How can I optimize this code to avoid all these traps?
Yes, the standard allows this.
There are a number of paragraphs in section [basic.life] which start out
Before the lifetime of an object has
started but after the storage which
the object will occupy has been
allocated or, after the lifetime of an
object has ended and before the
storage which the object occupied is
reused or released, any pointer that
refers to the storage location where
the object will be or was located may
be used but only in limited ways.
and there is a footnote which indicates that this specifically applies to your situation
For example, before the construction of a global object of non-POD class type
Short Answer: Its should work as you have coded it. See Ben Voigt Answer
Long Answer:
Do something like this:
Rather than let the compiler decide when globals are created, create them via static methods (with static function variables). This means that they will be deterministically created on first use (and destroyed in the reverse order of creation).
Even if one global uses another during its construction using this method gurantees that they will be created in the order required and thus be available for usage by the other (watch out for loops).
struct A
{
// Rather than an explicit global use
// a static method thus creation of the value is on first use
// and not at all if you don't want it.
static A& getGlobalA()
{
static A instance; // created on first use (destroyed on application exit)
// ^^^^^^ Note the use of static here.
return instance; // return a reference.
}
private:
A()
:b_ref(B::getGlobalB()) // Do the same for B
{} // If B has not been created it will be
// created by this call, thus guaranteeing
// it is available for use by this object
}
B& b_ref;
public:
void f() { b_ref.do_something(); }
};
int main() {
a::getGlobalA().f();
}
Though a word of warning.
Globals are an indication of bad design.
Globals that depend on other globals is another code smell (especially during construction/destruction).
Yes. All are located in .data section, that is allocated at once (and it's not heap).
Putting it another way: if you are able to take its address, then it's OK, because it surely won't change.
If B has a constructor, like A has, then the order that they are called is undefined. So your code won't work unless you are lucky. But if B doesn't require any code to initialise it, then your code will work. It's not implementation-defined.

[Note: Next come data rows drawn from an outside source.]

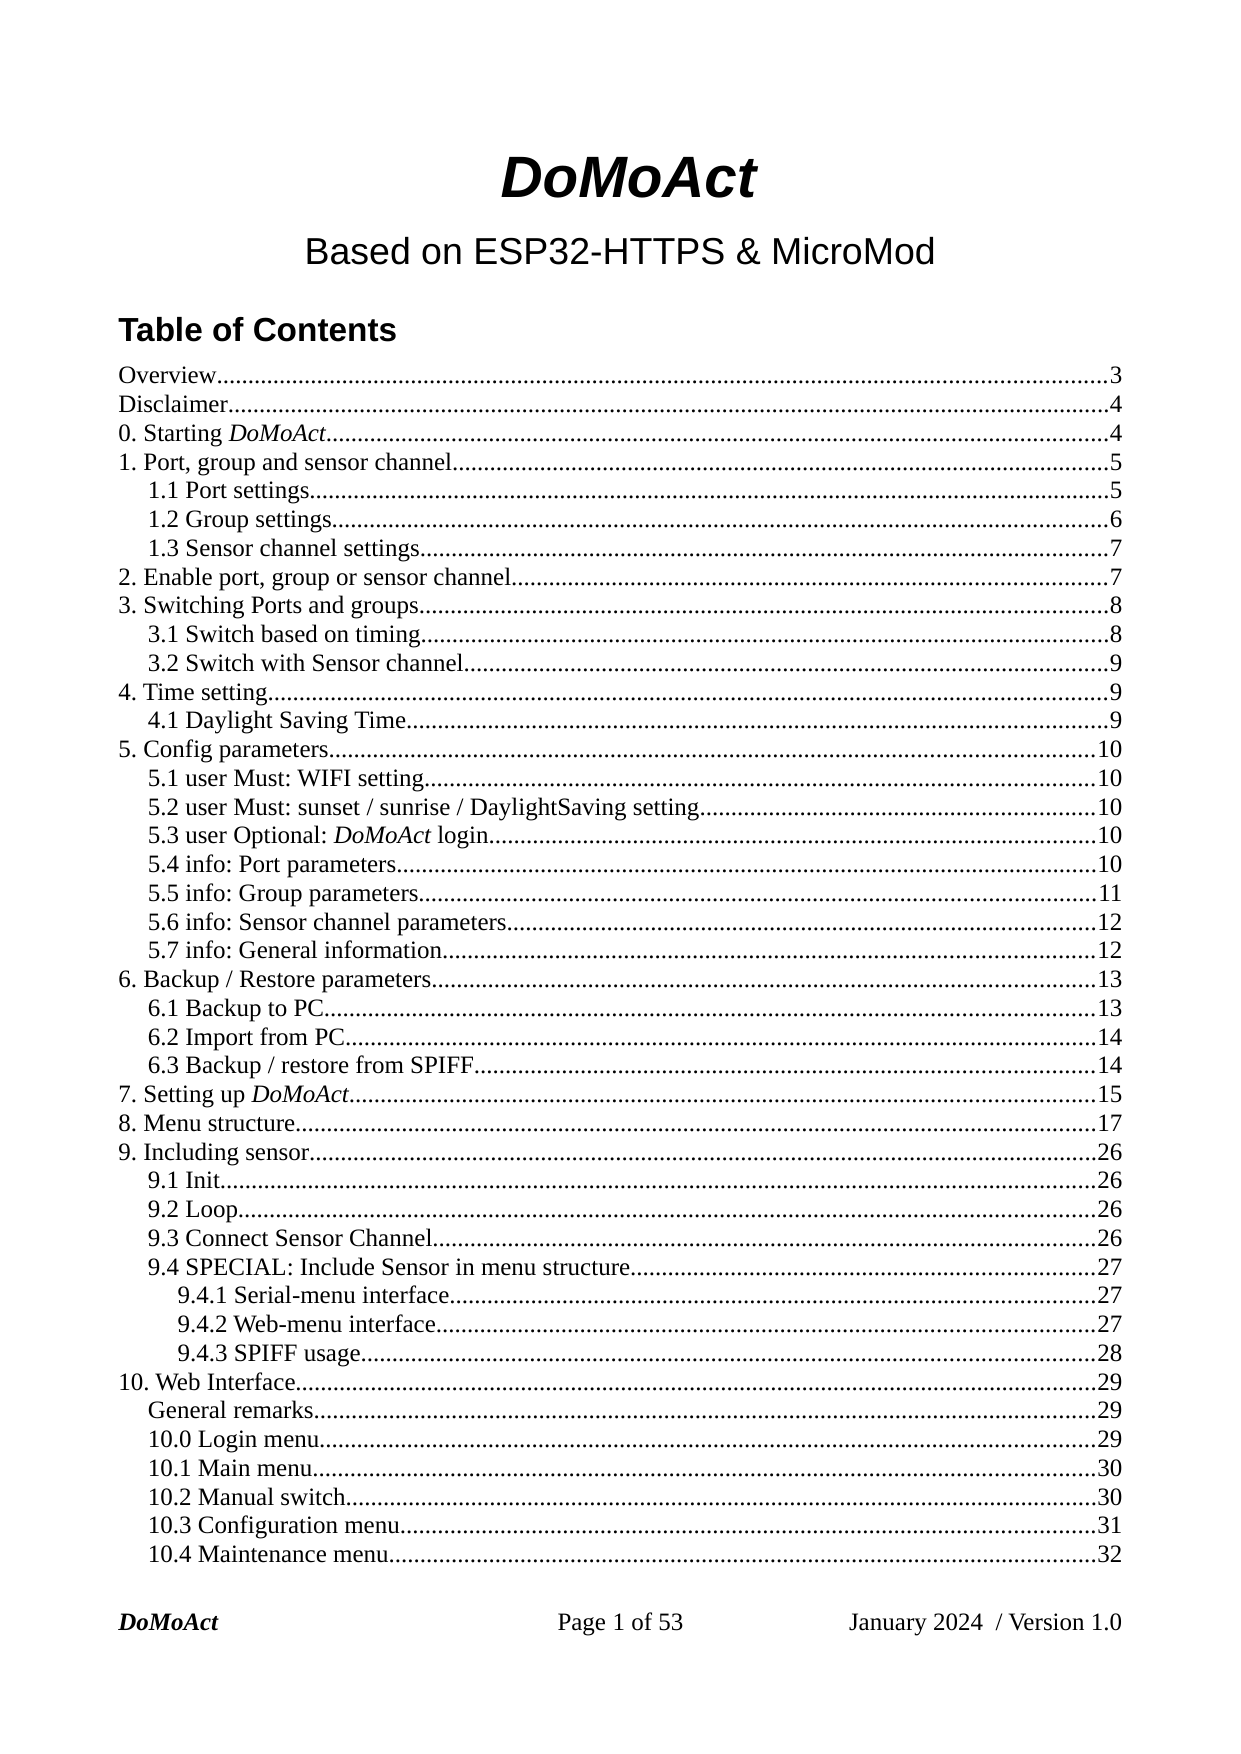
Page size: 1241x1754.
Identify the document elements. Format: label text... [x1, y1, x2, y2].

text 5.5 info: Group parameters 11 [148, 878, 1122, 907]
text 5.3 user Optional: DoMoAct login 10 [148, 821, 1122, 849]
text 5.7 info: General information 12 [148, 936, 1122, 964]
text 3. Switching Ports and groups 8 [118, 591, 1122, 619]
text 9.4 SPECIAL: Include Sensor in menu structure 27 [148, 1252, 1122, 1281]
text 9.4.3 SPIFF usage 28 [177, 1338, 1122, 1367]
text 6.2 Import from PC 14 [148, 1022, 1122, 1051]
text 1.1 Port settings 5 [148, 476, 1122, 504]
text 10.3 Configuration menu 31 [148, 1511, 1122, 1539]
text 1.2 Group settings 6 [148, 504, 1122, 533]
text 8. Menu structure 17 [118, 1108, 1122, 1137]
title DoMoAct [118, 143, 1122, 210]
text 9.3 Connect Sensor Channel 26 [148, 1223, 1122, 1252]
text 6.1 Backup to PC 13 [148, 993, 1122, 1022]
text 6.3 Backup / restore from SPIFF 14 [148, 1051, 1122, 1079]
text 0. Starting DoMoAct 4 [118, 418, 1122, 447]
text 9.2 Loop 26 [148, 1194, 1122, 1223]
text Disclaimer 4 [118, 389, 1122, 418]
text 6. Backup / Restore parameters 13 [118, 964, 1122, 993]
text 10.0 Login menu 29 [148, 1424, 1122, 1453]
text 5.4 info: Port parameters 10 [148, 849, 1122, 878]
text General remarks 29 [148, 1396, 1122, 1424]
text 5.6 info: Sensor channel parameters 12 [148, 907, 1122, 936]
text 5. Config parameters 10 [118, 734, 1122, 763]
text 9.1 Init 26 [148, 1166, 1122, 1194]
text 9.4.1 Serial-menu interface 27 [177, 1281, 1122, 1309]
text 1.3 Sensor channel settings 7 [148, 533, 1122, 562]
text 4. Time setting 9 [118, 677, 1122, 706]
text 10.1 Main menu 30 [148, 1453, 1122, 1482]
text 5.2 user Must: sunset / sunrise / DaylightSaving setting 10 [148, 792, 1122, 821]
text 2. Enable port, group or sensor channel 7 [118, 562, 1122, 591]
text 9.4.2 Web-menu interface 27 [177, 1309, 1122, 1338]
text 3.2 Switch with Sensor channel 9 [148, 648, 1122, 677]
text 1. Port, group and sensor channel 5 [118, 447, 1122, 476]
text 10.4 Maintenance menu 32 [148, 1539, 1122, 1568]
text 7. Setting up DoMoAct 15 [118, 1079, 1122, 1108]
text 5.1 user Must: WIFI setting 10 [148, 763, 1122, 792]
text 3.1 Switch based on timing 8 [148, 619, 1122, 648]
subtitle Based on ESP32-HTTPS & MicroMod [118, 229, 1122, 272]
text 10.2 Manual switch 30 [148, 1482, 1122, 1511]
text 4.1 Daylight Saving Time 9 [148, 706, 1122, 734]
text Overview 3 [118, 361, 1122, 389]
text 9. Including sensor 26 [118, 1137, 1122, 1166]
text 10. Web Interface 29 [118, 1367, 1122, 1396]
subtitle Table of Contents [118, 309, 1122, 348]
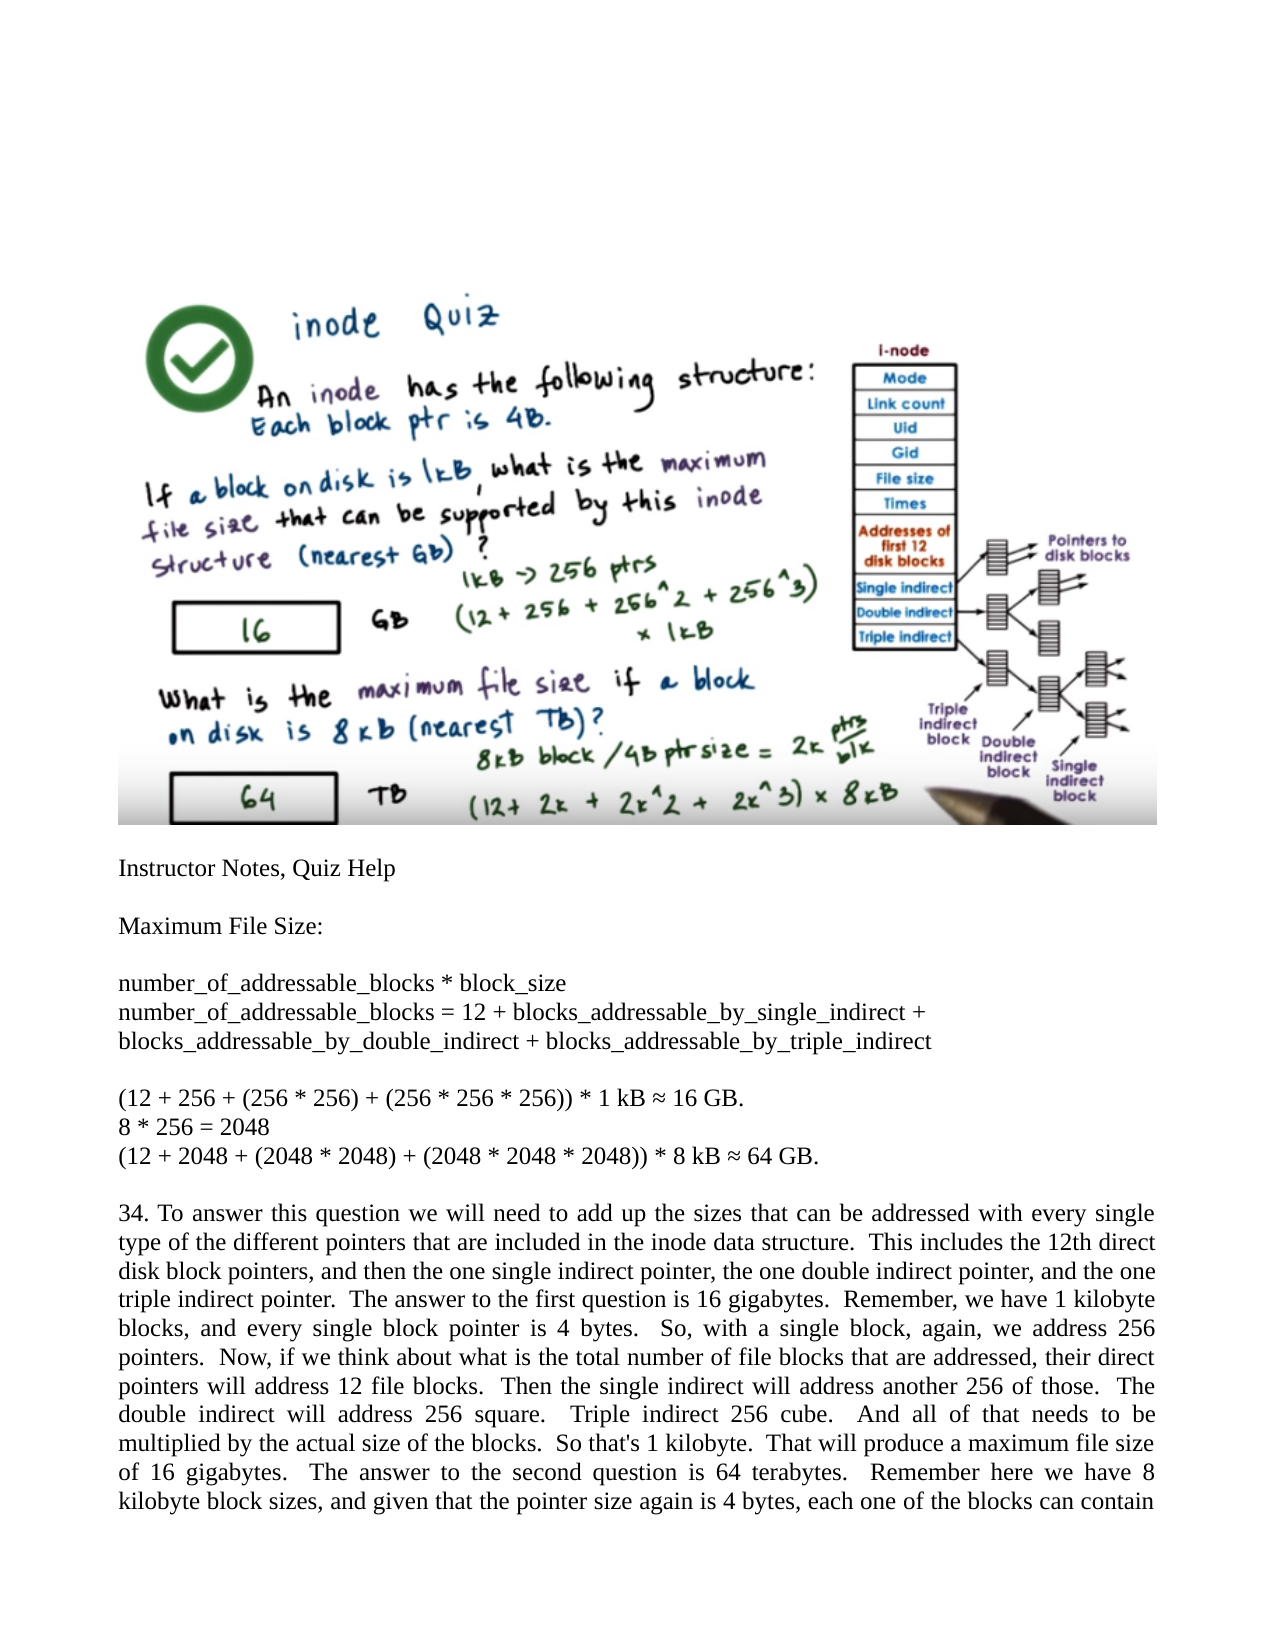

Ah, but the idea that static variables are "not initialised" is quite wrong. They're always initialised, just not necessarily with your initialiser. In particular, all static variables are created with value zero before any other initialisation. For class objects, the members are zero. Therefore global_a.b_ptr above will always be a valid pointer, initially NULL and later &global_b. The effect of this is that use of non-pointers is unspecified, not undefined, in particular this code is well defined (in C):
// unit 1
int a = b + 1;
// unit 2
int b = a + 1;
main ... printf("%d\n", a + b); // 3 for sure
The zero initialisation guarantee is used with this pattern:
int get_x() {
static int init;
static int x;
if(init) return x;
else { x = some_calc(); init = 1; return x; }
}
which assures either a non-return due to infinite recursion, or, correctly initialised value.